## EXCERPTED PASSAGE
On Thursday, February 7, WWF and Loblaw Companies Limited are asking Canadians to turn down the heat and put on a sweater in honour of National Sweater Day. The event is held each year to raise awareness about the importance of energy conservation.
Wondering what to wear? Any sweater will do, but if you want to go green (since the whole campaign is about saving electricity), why not reach for something that's eco? From hemp fabrics to fair trade cotton, there are tons of ways to green your sweater-wearing routine.
Here are some shopping tips from eco-stylist Sarah Jay.
What To Wear
Local & Handmade
Support local talent and reduce the carbon impact from shipping and industrial knitting machines. With a sweater like this by Thieves, the impression you’ll leave is stylish and sustainable.
Organic & Fair Trade
The impact of conventional cotton from fibre to finish is among the most detrimental of all fabrics — it necessitates a lot of unnatural nurturing to ensure it can be grown in infertile soil. When buying brand new, seek out organic. This tiger top by A Question Of not only features one of WWF’s favourite species, its construction supports communities in Africa by providing fair wages and safe working conditions for employees.

## PROBLEM STATEMENT
Answer these questions using the National Sweater Day article:
(a) Which two organizations are asking Canadians to turn down the heat?
(b) Who is the eco-stylist offering the shopping tips?
(c) Whom does the construction of the tiger top support?
The saved entries have no connection to the National Sweater Day article.

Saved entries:
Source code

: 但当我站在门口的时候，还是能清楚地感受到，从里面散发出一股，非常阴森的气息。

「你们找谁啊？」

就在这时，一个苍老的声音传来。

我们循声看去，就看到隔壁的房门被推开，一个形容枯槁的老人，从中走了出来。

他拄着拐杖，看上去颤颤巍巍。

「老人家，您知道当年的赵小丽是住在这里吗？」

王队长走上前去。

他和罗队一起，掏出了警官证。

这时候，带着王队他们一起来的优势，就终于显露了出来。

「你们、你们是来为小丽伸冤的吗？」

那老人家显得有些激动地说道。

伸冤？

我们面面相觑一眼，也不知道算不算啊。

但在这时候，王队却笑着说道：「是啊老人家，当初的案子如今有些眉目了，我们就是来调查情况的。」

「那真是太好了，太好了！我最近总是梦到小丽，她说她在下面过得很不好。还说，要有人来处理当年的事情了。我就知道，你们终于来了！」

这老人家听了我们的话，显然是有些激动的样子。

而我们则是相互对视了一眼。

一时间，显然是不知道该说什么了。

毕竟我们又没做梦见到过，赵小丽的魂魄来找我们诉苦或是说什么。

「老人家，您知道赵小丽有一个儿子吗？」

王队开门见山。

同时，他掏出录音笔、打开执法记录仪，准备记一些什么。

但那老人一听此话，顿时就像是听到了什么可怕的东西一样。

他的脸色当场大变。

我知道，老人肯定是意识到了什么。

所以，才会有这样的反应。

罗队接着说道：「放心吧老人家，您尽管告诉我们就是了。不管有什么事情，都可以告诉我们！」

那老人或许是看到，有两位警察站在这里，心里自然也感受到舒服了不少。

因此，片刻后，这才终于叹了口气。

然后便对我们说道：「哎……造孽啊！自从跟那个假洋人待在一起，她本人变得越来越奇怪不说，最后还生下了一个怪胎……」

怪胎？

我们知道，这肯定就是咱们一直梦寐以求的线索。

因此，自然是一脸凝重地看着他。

## ANSWER TO THE EXERCISE
(a) WWF and Loblaw Companies Limited
(b) Sarah Jay
(c) Communities in Africa, by providing fair wages and safe working conditions for employees